Task brief: Which lines below contain the word "objects"? Copy each one.
Content starts
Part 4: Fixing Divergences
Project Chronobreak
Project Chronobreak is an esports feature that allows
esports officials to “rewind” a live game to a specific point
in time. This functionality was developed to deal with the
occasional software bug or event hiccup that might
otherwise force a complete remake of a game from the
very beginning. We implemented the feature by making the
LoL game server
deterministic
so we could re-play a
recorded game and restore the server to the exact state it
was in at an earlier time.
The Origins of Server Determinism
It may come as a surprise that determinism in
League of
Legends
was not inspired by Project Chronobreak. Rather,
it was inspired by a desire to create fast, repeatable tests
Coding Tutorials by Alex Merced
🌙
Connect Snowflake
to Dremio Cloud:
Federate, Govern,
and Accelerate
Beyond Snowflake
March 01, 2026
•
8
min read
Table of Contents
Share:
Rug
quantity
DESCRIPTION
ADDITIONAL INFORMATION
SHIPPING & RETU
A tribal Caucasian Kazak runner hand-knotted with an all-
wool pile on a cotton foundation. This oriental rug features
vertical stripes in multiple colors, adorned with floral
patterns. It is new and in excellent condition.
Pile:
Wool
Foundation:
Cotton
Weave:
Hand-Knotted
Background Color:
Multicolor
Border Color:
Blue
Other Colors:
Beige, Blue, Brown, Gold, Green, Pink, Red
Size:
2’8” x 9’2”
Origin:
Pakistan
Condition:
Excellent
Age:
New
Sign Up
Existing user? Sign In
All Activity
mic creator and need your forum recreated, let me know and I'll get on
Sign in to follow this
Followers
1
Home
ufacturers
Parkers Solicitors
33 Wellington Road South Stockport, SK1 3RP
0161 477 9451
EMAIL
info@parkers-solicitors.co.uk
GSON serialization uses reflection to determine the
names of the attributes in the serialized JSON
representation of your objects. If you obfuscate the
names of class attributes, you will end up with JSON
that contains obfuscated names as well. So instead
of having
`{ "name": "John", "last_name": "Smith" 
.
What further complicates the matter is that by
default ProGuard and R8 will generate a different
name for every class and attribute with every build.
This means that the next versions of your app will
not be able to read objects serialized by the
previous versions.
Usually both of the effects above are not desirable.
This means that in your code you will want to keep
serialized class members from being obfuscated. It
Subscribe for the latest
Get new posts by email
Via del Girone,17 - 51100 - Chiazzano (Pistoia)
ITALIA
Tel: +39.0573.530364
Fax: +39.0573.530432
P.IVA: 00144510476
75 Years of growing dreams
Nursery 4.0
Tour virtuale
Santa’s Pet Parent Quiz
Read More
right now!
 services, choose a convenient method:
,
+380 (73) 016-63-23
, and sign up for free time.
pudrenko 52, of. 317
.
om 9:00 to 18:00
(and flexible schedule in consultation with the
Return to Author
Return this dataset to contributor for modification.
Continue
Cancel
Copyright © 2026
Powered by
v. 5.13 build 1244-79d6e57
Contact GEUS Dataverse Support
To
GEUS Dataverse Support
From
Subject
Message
Content ends
Answer to the problem:
representation of your objects. If you obfuscate the
not be able to read objects serialized by the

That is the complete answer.